Pearson vs Spearman Correlation and Regression – Differences Explained

correlationregressionspearman-rho

If I only have two random variables with normal distributions, I know that Pearson correlation is the same as linear regression correlation coefficient. But for Spearman correlation, is there a corresponding expression in regression type?

Best Answer

The Pearson correlation coefficient is not always the same as the simple linear regression coefficient, even if both random variables are normally distributed. This answer explains it reasonably well. In few words, this will only happen when both random variables have the same standard deviation. Check the R code below.

X <- rnorm(n=1000, sd=2)
Y <- rnorm(n=1000, sd=2)
cor(X, Y)
lm(Y~X)

You will get the same value for both cases, Pearson correlation coefficient and the slope coefficient of the simple linear regression. However, when we have different standard deviations, we won't get the same values. Check the R code below.

X <- rnorm(n=1000, sd=2)
Y <- rnorm(n=1000, sd=3)
cor(X, Y)
lm(Y~X)

The second thing to say is that the relationship between the Pearson correlation coefficient and the simple linear regression coefficient is the same of the Spearman correlation coefficient and simple linear regression coefficients, but taking into account the ranks of the variables $X$ and $Y$.
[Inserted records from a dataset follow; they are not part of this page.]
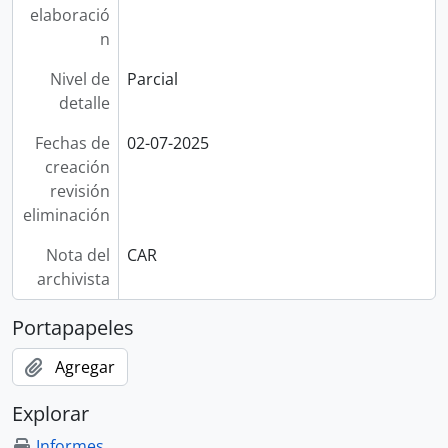
elaboració
n
Nivel de
Parcial
detalle
Fechas de
02-07-2025
creación
revisión
eliminación
Nota del
CAR
archivista
Portapapeles
Agregar
Explorar
Informes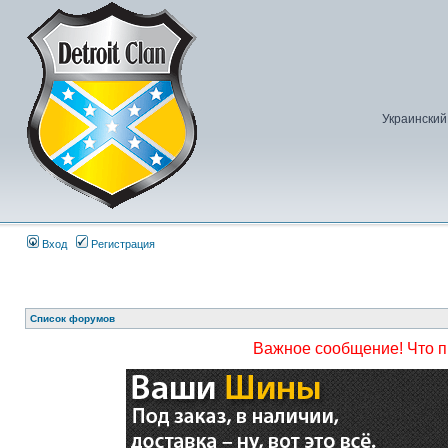
Украинский
Вход
Регистрация
Список форумов
Важное сообщение! Что 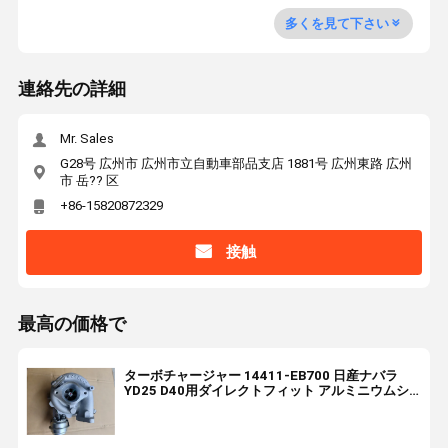
多くを見て下さい
連絡先の詳細
Mr. Sales
G28号 広州市 広州市立自動車部品支店 1881号 広州東路 広州
市 岳?? 区
+86-15820872329
接触
最高の価格で
ターボチャージャー 14411-EB700 日産ナバラ
YD25 D40用ダイレクトフィット アルミニウムシ
ェル付き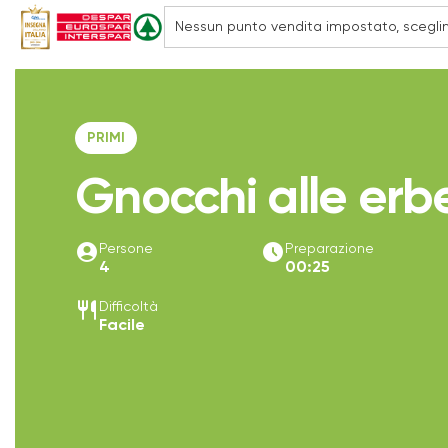
PRIMI
Gnocchi alle erb
account_circle
access_time_filled
Persone
Preparazione
4
00:25
restaurant
Difficoltà
Facile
I think it's easier to understand this with code, so here it goes.

set.seed(2021)
N=1000
X <- rnorm(N)
Y <- rnorm(N)
cor(X, Y)

If you run the R code above, you will obtain a Pearson correlation coefficient of $-0.01178458$. If you provide a different parameter for the cor function, you can get the Spearman correlation coefficient which is $0.008757861$. Run the code below to obtain this number.

set.seed(2021)
N=1000
X <- rnorm(N)
Y <- rnorm(N)
cor(X, Y, method='spearman')

To show that the Spearman correlation coefficient is just the Pearson correlation coefficient between the ranks of the variables, you can run the code below.

set.seed(2021)
N=1000
X <- rnorm(N)
Y <- rnorm(N)
cor(rank(X), rank(Y), method='pearson')

You will once again get $0.008757861$.